Record list

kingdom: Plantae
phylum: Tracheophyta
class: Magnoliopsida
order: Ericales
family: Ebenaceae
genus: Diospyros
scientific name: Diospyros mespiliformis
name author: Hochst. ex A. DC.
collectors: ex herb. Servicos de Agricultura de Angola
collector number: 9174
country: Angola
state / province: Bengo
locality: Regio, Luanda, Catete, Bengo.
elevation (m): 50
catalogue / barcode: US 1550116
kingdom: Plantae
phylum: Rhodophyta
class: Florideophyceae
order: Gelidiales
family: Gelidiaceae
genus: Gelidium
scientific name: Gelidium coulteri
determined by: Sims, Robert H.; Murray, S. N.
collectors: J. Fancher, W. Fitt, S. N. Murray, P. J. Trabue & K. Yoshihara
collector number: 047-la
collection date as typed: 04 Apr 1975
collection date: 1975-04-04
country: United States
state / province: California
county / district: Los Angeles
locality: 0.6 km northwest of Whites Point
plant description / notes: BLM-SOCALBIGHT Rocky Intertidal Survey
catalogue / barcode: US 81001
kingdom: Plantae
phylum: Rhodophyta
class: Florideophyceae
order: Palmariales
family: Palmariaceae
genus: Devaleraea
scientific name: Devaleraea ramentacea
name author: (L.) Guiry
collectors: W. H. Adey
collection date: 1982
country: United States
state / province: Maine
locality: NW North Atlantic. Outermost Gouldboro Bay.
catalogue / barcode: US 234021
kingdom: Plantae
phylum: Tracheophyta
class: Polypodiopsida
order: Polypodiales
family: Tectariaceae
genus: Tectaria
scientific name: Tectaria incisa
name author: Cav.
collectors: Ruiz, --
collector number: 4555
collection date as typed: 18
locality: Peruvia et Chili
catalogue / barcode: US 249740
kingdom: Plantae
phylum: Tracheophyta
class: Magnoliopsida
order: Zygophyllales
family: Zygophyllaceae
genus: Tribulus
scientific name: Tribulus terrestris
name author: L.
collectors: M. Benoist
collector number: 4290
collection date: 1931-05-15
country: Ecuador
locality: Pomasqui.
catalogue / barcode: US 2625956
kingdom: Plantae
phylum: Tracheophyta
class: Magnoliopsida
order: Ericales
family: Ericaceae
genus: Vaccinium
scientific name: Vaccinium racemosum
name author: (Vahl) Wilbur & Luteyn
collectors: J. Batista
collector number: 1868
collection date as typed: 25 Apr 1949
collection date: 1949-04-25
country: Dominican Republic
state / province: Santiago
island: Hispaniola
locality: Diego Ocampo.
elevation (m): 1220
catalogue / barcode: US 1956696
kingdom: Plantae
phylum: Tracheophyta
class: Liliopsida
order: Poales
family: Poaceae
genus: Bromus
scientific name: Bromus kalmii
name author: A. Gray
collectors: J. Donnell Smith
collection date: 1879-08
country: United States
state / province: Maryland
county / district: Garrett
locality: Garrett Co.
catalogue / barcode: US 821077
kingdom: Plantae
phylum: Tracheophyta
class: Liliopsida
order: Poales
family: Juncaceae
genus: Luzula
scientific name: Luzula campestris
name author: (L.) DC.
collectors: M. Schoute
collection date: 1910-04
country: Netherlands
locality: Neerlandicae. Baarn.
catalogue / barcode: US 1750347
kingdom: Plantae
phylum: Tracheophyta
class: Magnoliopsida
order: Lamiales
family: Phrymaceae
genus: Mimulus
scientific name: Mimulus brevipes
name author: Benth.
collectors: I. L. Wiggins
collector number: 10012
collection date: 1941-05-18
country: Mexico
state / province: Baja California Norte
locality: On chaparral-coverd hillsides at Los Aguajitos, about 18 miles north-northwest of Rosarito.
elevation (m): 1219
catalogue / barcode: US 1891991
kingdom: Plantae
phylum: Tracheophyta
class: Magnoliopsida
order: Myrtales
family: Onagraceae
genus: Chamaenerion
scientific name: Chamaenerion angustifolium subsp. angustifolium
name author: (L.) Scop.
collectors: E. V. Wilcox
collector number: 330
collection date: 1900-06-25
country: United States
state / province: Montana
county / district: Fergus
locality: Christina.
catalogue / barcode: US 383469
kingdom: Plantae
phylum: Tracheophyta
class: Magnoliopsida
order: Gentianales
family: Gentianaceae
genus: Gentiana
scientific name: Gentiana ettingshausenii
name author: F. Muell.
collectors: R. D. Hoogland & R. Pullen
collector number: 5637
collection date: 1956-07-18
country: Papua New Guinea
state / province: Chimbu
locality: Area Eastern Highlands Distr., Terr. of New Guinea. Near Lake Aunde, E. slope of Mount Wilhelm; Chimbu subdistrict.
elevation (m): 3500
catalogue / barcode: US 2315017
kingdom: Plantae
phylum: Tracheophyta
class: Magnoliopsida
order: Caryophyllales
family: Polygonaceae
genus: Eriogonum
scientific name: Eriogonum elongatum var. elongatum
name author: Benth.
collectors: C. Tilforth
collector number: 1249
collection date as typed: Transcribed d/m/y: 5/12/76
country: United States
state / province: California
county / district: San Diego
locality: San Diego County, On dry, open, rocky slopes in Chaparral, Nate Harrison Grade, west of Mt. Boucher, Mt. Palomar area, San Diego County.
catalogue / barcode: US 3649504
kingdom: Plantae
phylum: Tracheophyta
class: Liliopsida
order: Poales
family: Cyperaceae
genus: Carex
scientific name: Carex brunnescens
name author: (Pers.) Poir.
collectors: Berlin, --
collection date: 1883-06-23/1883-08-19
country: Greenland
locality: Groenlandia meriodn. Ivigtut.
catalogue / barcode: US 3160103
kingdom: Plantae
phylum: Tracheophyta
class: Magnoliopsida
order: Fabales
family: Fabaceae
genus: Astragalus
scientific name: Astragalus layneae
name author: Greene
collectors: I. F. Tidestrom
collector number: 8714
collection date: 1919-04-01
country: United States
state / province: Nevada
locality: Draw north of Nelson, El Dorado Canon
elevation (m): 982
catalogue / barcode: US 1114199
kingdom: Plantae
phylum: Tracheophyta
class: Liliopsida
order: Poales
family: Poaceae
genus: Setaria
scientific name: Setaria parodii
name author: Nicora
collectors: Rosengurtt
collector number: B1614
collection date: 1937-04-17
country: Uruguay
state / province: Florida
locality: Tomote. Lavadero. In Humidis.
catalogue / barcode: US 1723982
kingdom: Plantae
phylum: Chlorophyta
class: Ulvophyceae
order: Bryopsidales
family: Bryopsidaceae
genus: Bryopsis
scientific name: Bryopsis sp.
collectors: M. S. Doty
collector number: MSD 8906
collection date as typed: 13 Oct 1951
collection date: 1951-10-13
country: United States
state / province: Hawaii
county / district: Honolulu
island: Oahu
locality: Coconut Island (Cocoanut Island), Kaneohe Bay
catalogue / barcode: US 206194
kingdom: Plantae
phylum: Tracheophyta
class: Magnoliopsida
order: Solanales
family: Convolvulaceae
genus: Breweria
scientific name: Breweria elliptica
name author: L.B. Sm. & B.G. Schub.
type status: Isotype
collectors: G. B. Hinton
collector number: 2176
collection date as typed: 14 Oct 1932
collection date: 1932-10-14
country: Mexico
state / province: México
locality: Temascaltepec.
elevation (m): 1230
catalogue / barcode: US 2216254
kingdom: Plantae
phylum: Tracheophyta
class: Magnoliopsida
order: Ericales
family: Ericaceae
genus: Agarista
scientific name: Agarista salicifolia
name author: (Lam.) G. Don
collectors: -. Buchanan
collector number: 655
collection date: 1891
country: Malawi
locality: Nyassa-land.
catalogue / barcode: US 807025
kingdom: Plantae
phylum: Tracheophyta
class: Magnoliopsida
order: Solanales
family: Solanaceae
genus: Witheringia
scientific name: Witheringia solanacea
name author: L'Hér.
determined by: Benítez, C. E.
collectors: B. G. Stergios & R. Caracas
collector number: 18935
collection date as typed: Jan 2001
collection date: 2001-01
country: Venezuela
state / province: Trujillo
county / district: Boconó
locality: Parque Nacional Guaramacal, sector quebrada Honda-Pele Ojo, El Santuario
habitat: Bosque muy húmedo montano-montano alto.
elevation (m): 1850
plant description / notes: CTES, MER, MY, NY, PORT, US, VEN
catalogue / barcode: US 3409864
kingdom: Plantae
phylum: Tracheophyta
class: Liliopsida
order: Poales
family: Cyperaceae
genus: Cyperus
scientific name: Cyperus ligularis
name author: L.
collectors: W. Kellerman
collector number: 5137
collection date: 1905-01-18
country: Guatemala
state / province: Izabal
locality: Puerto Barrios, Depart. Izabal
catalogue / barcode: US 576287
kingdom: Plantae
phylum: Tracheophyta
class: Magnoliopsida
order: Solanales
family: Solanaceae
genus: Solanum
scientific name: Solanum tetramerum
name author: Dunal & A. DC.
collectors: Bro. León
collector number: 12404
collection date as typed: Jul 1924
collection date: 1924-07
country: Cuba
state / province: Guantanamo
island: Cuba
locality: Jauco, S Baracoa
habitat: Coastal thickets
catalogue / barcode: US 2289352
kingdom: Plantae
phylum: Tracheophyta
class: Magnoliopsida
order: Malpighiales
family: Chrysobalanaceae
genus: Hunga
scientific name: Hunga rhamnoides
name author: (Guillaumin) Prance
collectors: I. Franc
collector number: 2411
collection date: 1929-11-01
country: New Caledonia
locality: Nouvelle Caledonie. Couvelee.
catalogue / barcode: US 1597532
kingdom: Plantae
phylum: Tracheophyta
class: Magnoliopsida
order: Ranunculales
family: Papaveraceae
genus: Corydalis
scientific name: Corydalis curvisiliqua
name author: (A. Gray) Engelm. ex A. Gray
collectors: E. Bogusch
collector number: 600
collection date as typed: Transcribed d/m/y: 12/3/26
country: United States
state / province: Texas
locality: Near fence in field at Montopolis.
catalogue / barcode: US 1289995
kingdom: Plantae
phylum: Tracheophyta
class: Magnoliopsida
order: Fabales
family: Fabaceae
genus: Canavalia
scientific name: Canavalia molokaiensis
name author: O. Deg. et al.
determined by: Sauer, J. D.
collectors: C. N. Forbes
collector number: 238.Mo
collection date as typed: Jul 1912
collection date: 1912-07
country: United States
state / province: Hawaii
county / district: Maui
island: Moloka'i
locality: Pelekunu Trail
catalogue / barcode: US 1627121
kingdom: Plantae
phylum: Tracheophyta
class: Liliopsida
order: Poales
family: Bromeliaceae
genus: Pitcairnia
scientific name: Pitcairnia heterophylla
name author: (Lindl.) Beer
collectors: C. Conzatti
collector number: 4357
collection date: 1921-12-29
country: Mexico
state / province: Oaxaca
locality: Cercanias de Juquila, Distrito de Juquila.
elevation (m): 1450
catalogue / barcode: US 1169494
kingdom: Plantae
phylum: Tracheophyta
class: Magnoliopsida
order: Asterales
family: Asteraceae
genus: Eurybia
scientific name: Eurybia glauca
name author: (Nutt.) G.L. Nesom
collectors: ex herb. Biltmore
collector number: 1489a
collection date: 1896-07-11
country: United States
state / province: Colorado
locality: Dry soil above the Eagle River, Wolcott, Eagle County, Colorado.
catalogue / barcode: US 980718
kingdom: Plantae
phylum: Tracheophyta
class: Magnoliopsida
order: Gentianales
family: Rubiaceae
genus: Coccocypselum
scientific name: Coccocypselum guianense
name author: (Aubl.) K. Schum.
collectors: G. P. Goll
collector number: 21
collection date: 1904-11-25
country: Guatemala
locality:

Job
Could you repeat the stretch from the line that contains "collectors: C. N. Forbes" through the end of the entries, renaming every "locality" to "location" and leaving all else as it is?

Solution
collectors: C. N. Forbes
collector number: 238.Mo
collection date as typed: Jul 1912
collection date: 1912-07
country: United States
state / province: Hawaii
county / district: Maui
island: Moloka'i
location: Pelekunu Trail
catalogue / barcode: US 1627121
kingdom: Plantae
phylum: Tracheophyta
class: Liliopsida
order: Poales
family: Bromeliaceae
genus: Pitcairnia
scientific name: Pitcairnia heterophylla
name author: (Lindl.) Beer
collectors: C. Conzatti
collector number: 4357
collection date: 1921-12-29
country: Mexico
state / province: Oaxaca
location: Cercanias de Juquila, Distrito de Juquila.
elevation (m): 1450
catalogue / barcode: US 1169494
kingdom: Plantae
phylum: Tracheophyta
class: Magnoliopsida
order: Asterales
family: Asteraceae
genus: Eurybia
scientific name: Eurybia glauca
name author: (Nutt.) G.L. Nesom
collectors: ex herb. Biltmore
collector number: 1489a
collection date: 1896-07-11
country: United States
state / province: Colorado
location: Dry soil above the Eagle River, Wolcott, Eagle County, Colorado.
catalogue / barcode: US 980718
kingdom: Plantae
phylum: Tracheophyta
class: Magnoliopsida
order: Gentianales
family: Rubiaceae
genus: Coccocypselum
scientific name: Coccocypselum guianense
name author: (Aubl.) K. Schum.
collectors: G. P. Goll
collector number: 21
collection date: 1904-11-25
country: Guatemala
location:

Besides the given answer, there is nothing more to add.